The Sharks And The Crows

Оцените материал
(12 голосов)
  • Автор: Упоротый ублюдок Бартон
  • Рейтинг: PG-13
  • Жанр: мелодрама, повседневность, романтика
  • Количество: 8 стр.
  • Примечание: 1. Было три часа ночи, я развлекалась как могла. 2. Я не люблю школу, и воспоминаний о ней у меня не так много.

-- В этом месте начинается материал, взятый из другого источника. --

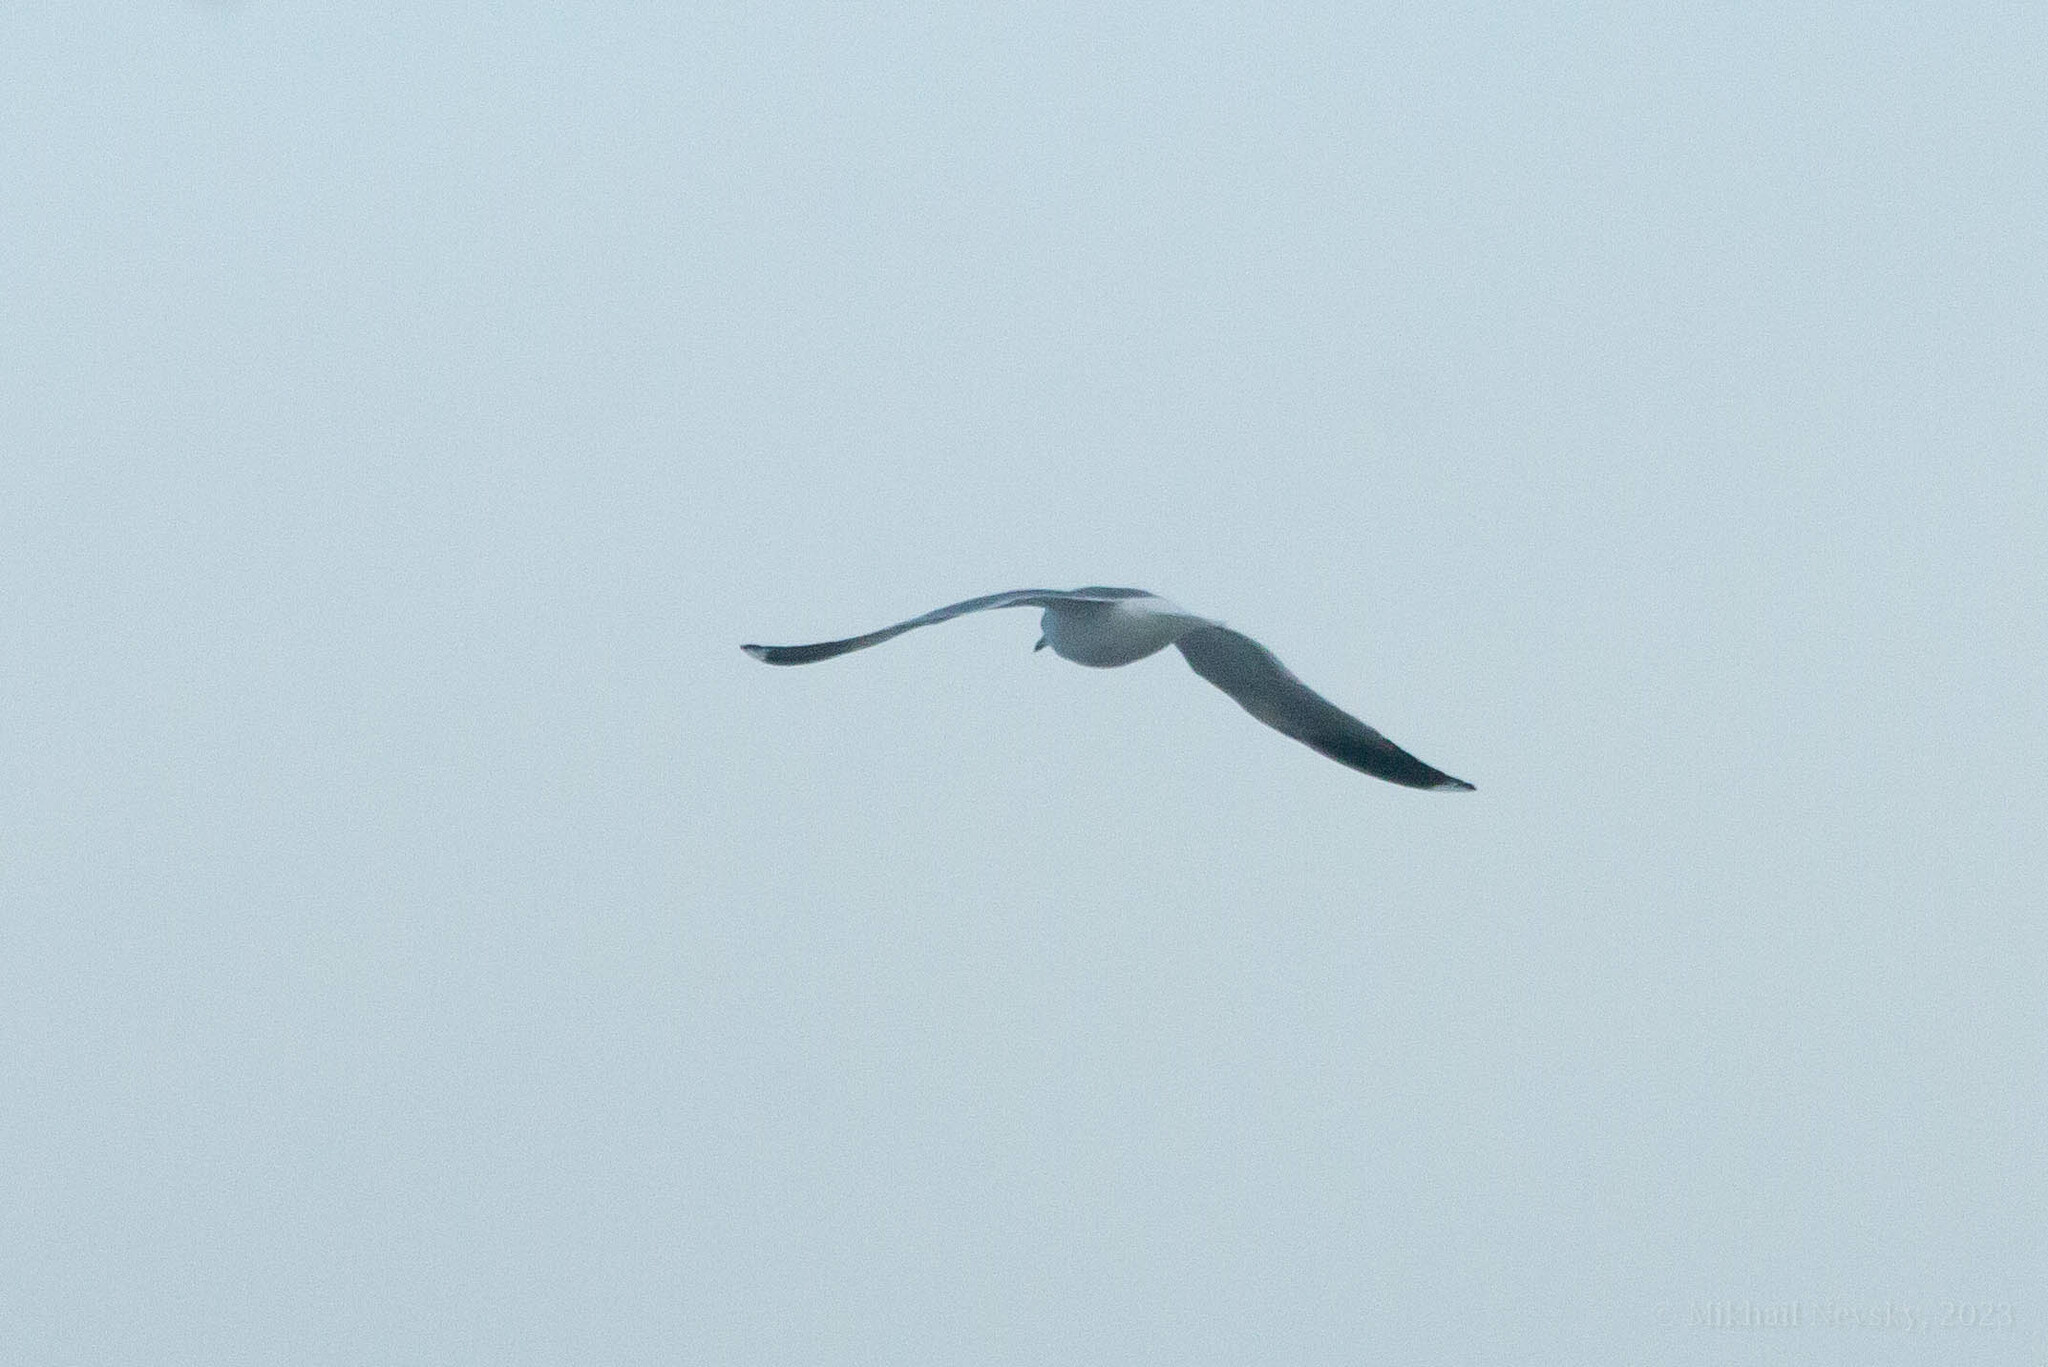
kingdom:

Те, что есть, нельзя назвать сильно положительными. 3. Я долго раздумывала, ставить ли галочку в боксе "психологии", поэтому, если у вас какие-то предрассудки насчёт неё - не обращайте внимание. Формальность. 4. Я не знаю, был ли Линкольн правда геем. Никто не знает. 5. Песня, вынесенная в название, очень классная. Правда. Послушайте.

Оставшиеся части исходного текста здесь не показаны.